PPARγ is a key transcription factor appertain to nuclear receptor family that plays an important role in regulating a great quantity of biological processes including inflammation[28]. The linkage between serelaxin and PPARγ has been investigated in a model of hepatic fibrosis[29] and it has been reported that PPARγ played a key impact in anti-inflammatory activities [28]. It has been proved that PPAR-γ agonists could down regulate the inflammatory response induced by LPS [30]. Therefore, we further examined the effects of serelaxin on PPAR-γ expression. In this paper, the result showed that serelaxin significantly increases the expression of PPAR-γ. We also discovered that the inhibitory effect of IL-1β, IL-6 and TNF-α by serelaxin can be reversed by the PPAR-γ specific antagonist GW9662. Our results indicated that anti-inflammatory ability through serelaxin in CFs was rely on the PPAR-γ pathway. In the present study, the results show that the expression of IκBα was managed by PPARγ, and yet use of GW9662 abated the expression of IκBα and enhanced the expression of p-IκBα. In addition, the expression of p-p65, a subunit of NF-κB, was analogue to the level of p-IκBα. Besides, the activation of PPAR-γ has been shown to attenuate LPS induced inflammation is related to the inhibition of NF-κB [31]. Consequently, the results show that serelaxin debilitates LPS-induced infammatory response in CFs through triggering PPAR-γ which afterwards abrogated the activation of NF-κB. Actually, more inhibitory experiments are required in our future research to demonstrate whether serelaxin treatment could suppress the nuclear translocation of NF-p65 by immunofuorescence staining and the activation of NF-κB using a luciferase reporter gene assay. Furthermore, a NF-κB agonist can apply to demonstrate whether it can inverse the anti-inflammatory effects of serelaxin.

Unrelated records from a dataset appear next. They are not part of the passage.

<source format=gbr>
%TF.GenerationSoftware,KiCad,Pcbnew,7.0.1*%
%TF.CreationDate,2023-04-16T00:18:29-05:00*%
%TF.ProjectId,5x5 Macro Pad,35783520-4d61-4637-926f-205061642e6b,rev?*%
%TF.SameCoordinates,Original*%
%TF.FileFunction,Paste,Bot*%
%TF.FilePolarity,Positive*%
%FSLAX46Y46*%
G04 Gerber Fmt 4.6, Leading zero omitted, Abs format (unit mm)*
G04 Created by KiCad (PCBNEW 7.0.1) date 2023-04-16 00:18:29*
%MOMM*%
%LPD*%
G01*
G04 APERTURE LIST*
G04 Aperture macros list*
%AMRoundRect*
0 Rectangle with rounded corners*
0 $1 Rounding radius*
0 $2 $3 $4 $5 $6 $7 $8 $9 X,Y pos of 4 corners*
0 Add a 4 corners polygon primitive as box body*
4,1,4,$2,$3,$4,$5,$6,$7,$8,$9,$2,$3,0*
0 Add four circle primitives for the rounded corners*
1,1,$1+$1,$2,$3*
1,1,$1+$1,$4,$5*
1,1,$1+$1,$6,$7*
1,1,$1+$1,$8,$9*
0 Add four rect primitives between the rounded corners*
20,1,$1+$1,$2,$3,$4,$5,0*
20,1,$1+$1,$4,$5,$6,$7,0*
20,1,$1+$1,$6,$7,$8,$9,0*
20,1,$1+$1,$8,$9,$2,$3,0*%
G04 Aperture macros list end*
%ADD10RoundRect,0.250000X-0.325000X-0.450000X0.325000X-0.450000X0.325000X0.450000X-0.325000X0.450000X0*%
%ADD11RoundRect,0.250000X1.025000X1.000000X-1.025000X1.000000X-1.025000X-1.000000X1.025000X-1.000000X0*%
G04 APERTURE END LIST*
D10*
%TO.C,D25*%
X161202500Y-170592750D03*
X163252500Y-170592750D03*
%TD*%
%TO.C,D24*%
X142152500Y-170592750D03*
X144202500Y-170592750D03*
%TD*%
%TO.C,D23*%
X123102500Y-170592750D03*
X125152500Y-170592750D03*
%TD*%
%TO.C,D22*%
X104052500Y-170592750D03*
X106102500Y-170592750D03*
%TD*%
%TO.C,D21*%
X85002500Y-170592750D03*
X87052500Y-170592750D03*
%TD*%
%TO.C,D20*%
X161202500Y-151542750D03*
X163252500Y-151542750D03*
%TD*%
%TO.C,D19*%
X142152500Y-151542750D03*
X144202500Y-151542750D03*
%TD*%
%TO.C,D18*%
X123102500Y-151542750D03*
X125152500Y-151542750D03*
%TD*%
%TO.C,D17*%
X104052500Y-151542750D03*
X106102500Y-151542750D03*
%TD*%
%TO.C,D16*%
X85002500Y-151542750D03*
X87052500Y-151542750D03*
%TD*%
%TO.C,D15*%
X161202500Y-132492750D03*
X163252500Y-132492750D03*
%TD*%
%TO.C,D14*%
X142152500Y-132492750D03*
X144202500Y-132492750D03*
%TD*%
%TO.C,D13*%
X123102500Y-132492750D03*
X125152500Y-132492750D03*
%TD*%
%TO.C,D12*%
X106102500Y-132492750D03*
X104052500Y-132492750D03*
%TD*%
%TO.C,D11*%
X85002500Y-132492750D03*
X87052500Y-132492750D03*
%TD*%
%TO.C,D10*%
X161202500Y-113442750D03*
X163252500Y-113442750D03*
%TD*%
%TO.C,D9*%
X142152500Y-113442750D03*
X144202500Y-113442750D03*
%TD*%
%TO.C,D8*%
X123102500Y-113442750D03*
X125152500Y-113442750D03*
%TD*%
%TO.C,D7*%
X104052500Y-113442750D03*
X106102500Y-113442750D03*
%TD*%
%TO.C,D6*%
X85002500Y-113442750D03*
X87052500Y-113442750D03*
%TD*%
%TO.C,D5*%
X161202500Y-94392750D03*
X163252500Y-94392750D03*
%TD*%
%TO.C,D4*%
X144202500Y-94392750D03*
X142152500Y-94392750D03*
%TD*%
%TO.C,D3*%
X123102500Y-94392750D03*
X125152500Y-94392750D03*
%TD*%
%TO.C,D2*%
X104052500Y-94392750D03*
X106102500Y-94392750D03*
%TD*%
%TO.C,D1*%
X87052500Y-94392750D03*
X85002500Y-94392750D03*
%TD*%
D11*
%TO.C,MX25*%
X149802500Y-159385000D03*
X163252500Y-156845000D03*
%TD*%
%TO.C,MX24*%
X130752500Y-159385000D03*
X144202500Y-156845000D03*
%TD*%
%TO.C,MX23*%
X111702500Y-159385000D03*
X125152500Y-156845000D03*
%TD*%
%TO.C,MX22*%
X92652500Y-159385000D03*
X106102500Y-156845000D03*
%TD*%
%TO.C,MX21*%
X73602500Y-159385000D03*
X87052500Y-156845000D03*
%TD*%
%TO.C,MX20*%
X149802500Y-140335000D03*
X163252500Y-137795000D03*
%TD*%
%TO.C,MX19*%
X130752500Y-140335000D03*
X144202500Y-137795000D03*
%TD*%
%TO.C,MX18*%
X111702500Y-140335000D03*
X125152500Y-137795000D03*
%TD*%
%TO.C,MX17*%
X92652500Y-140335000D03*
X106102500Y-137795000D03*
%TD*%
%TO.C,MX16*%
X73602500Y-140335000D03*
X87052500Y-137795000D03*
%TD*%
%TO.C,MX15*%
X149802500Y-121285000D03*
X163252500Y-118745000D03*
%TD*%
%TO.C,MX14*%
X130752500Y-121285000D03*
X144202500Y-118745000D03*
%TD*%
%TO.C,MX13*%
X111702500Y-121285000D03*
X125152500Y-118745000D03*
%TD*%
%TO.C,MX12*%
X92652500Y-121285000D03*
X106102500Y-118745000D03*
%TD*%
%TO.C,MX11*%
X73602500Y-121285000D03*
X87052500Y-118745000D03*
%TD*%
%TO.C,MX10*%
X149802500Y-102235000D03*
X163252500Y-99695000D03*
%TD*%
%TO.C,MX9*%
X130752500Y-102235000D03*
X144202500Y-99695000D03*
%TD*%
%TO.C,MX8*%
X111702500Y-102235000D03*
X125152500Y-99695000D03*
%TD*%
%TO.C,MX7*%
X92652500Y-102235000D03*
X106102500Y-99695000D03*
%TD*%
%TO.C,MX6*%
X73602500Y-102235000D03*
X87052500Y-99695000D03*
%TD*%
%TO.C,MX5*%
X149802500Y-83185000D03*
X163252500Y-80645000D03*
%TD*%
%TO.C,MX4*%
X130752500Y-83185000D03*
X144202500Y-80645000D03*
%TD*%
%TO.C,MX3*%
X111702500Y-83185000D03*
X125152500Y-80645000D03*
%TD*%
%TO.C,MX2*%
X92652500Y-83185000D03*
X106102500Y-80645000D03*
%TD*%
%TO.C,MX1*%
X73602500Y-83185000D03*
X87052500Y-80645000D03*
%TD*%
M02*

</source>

In conclusion, the results showed that serelaixn could reduce the inflammatory factor IL-1β, IL-6 and TNF-α in CFs induced by LPS. Serelaxin play anti-infammatory role in CFs by stimulating PPAR-γ means and suppressed NF-κB pathway. The anti-inflammatory mechanism of serelaxin needs more in vivo experiments to confirm. The current research shows that serelaxin has great potential in the treatment of myocardial fibrosis.